• [Assignment a]: Rework a section of the blog post on song intros: reproduce the part that opens with the words containing "Song Intro &" and closes with "I cannot forget.", substituting "certain fellow" for "certain lad".

In case anyone is interested in any of my past posts, an archive list can be found at the bottom of this page. I'd appreciate any feedback you may have by sending me an e-mail note--jertrav33@aol.com. Thanks for your interest.

Wednesday, September 5

Song Intro & Men of a Certain Age


Sorry about beating this old dead horse, but how could I have forgotten this long intro when I was writing about the lost art of musical intros? Ira Gershwin did it again:

There's a saying old, says that love is blind.
Still we're often told, "seek and ye shall find."
So I'm going to seek a certain lad I've had in mind.
Looking everywhere, haven't found him yet.
He's the big affair I cannot forget.
Only man I ever think of with regret.
I'd like to add his initial to my monogram.
Tell me, where is the shepherd for this lost lamb?

And then, of course:
There's a somebody I'm longin' to see . . .


Another dead horse, Men of a Certain Age, but I think this one should be resuscitated. I bought the first season of this show because I wanted to have it to see now and again what real television drama is all about. Ray Romano, how could you have let them cancel your show? This series had the most complex plot lines and the fullest, richest set of characters of anything on the tube. Each hour segment examined the three “men”— the love life of Terry (Scott Bakula), the aging Lothario, sometime actor; Owen (Andre Braugher), the overweight, put-upon car salesman at his father’s dealership; and Joe (Ray Romano), the owner of a party supply store who dreams of making it on the senior golf tour but who is still fighting a compulsion to gamble. Talk about intricate plot lines. My next question, when TNT cancelled the show, why didn’t one of the other networks pick it up? Instead, we’re treated to stupid reality show after stupid reality show. Come on, Ray, push it at NBC or CBS until one of them brings it back.

• [Assignment b]: Duplicate the part of the listing below that opens with the line containing "left hip: (385, 456, 8)" and closes with the line containing "left hip: (400, 460, -8)", with both of those lines included.

• [Data under study]:

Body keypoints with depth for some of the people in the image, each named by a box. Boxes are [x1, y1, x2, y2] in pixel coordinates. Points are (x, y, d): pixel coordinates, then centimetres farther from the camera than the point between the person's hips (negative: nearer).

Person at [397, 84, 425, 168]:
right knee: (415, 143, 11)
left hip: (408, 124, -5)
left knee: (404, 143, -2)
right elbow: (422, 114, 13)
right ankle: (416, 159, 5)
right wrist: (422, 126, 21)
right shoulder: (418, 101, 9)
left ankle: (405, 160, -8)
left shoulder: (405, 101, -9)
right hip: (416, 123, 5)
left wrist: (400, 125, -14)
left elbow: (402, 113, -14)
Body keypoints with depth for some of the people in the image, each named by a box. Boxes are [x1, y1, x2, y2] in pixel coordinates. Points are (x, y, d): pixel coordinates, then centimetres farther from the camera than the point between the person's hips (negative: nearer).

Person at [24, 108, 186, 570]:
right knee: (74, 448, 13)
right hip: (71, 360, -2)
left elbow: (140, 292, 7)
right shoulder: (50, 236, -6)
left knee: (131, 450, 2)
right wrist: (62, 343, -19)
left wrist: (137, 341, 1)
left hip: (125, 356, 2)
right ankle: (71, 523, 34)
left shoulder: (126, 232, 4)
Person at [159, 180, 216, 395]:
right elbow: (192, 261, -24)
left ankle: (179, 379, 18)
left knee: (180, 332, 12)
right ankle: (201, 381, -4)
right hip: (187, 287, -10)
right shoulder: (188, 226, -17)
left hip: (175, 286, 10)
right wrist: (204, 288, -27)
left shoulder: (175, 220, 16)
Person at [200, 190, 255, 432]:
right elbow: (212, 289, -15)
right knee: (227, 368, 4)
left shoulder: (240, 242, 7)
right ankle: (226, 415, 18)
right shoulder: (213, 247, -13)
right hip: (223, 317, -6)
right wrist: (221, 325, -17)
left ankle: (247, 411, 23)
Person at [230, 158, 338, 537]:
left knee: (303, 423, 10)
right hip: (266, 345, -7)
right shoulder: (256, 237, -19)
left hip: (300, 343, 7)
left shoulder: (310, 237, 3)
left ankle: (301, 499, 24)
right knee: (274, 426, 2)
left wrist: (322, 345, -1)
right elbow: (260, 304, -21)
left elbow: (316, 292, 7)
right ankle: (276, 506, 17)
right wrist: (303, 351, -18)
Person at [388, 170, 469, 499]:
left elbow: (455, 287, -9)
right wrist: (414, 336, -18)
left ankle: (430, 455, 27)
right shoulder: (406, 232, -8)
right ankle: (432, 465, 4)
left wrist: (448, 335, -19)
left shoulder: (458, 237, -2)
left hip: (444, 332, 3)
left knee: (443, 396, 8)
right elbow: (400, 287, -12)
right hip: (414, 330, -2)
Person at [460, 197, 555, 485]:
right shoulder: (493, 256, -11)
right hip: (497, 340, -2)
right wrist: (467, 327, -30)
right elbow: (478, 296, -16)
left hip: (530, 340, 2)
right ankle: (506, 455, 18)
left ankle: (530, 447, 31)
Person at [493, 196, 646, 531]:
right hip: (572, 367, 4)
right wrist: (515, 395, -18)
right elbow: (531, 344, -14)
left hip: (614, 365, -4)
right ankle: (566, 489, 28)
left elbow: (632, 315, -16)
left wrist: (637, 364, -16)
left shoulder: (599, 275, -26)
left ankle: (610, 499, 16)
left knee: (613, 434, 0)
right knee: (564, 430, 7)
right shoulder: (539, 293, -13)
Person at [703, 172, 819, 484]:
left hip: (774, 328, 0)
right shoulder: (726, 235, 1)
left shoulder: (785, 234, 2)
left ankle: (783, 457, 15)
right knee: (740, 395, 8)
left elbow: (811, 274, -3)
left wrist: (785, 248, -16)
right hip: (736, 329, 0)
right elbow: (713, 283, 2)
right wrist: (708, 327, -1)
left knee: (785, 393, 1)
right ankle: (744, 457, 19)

==

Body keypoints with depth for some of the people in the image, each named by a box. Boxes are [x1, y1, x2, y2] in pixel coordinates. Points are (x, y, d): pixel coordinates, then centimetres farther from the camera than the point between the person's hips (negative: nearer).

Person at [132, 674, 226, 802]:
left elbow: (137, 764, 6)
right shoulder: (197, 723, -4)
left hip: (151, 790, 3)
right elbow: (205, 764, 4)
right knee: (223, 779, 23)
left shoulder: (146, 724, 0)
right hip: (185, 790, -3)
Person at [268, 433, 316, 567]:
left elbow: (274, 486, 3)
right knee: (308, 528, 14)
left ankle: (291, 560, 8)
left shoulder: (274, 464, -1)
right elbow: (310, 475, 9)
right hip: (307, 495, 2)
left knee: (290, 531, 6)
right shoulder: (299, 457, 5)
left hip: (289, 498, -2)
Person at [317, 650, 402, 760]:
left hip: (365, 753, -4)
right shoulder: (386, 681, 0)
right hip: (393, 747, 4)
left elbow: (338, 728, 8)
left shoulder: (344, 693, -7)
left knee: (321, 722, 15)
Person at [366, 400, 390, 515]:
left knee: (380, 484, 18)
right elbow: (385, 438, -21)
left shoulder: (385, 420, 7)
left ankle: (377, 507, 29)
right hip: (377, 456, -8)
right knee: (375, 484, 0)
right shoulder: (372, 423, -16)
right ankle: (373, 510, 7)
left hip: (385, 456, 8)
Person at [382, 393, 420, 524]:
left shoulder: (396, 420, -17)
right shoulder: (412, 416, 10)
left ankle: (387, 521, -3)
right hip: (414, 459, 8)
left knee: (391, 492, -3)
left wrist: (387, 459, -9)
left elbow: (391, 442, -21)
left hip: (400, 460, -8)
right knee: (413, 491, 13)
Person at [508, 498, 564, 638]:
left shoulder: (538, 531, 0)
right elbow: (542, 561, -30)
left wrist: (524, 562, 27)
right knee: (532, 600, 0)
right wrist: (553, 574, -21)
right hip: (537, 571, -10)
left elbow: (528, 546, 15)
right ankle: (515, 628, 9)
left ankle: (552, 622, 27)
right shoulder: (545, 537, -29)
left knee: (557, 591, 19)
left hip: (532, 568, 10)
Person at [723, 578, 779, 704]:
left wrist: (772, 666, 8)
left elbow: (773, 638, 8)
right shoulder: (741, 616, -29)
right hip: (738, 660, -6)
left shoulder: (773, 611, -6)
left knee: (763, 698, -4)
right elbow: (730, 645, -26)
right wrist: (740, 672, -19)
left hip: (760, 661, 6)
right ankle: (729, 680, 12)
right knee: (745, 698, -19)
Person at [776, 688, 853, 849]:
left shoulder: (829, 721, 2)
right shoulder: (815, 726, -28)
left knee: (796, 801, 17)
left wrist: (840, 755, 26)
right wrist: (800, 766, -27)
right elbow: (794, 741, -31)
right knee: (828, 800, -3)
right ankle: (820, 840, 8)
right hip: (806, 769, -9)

---

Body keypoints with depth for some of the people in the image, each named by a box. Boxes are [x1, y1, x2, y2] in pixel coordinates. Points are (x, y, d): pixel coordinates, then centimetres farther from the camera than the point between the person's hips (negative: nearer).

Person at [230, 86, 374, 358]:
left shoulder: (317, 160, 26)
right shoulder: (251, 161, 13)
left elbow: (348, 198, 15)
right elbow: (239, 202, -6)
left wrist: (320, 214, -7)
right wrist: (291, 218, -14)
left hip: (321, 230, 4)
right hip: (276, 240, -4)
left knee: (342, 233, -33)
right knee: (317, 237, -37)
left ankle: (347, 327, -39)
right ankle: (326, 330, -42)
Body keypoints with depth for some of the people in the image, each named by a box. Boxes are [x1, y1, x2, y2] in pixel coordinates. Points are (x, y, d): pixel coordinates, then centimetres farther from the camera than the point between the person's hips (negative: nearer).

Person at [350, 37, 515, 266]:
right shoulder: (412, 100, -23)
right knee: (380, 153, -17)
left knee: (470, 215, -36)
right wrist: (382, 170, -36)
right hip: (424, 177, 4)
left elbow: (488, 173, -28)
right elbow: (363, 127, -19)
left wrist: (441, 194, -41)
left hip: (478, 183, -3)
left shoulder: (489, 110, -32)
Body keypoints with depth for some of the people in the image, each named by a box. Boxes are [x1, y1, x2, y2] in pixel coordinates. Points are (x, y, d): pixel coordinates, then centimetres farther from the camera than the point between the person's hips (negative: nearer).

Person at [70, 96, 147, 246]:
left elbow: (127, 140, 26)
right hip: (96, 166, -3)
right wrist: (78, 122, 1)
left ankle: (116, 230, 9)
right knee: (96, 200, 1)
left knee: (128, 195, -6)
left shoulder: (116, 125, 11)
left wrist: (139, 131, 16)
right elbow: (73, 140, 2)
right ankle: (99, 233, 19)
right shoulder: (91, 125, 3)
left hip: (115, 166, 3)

• [Exercise response a]:
Song Intro & Men of a Certain Age


Sorry about beating this old dead horse, but how could I have forgotten this long intro when I was writing about the lost art of musical intros? Ira Gershwin did it again:

There's a saying old, says that love is blind.
Still we're often told, "seek and ye shall find."
So I'm going to seek a certain fellow I've had in mind.
Looking everywhere, haven't found him yet.
He's the big affair I cannot forget.

• [Exercise response b]:
left hip: (385, 456, 8)
Person at [382, 393, 420, 524]:
left shoulder: (396, 420, -17)
right shoulder: (412, 416, 10)
left ankle: (387, 521, -3)
right hip: (414, 459, 8)
left knee: (391, 492, -3)
left wrist: (387, 459, -9)
left elbow: (391, 442, -21)
left hip: (400, 460, -8)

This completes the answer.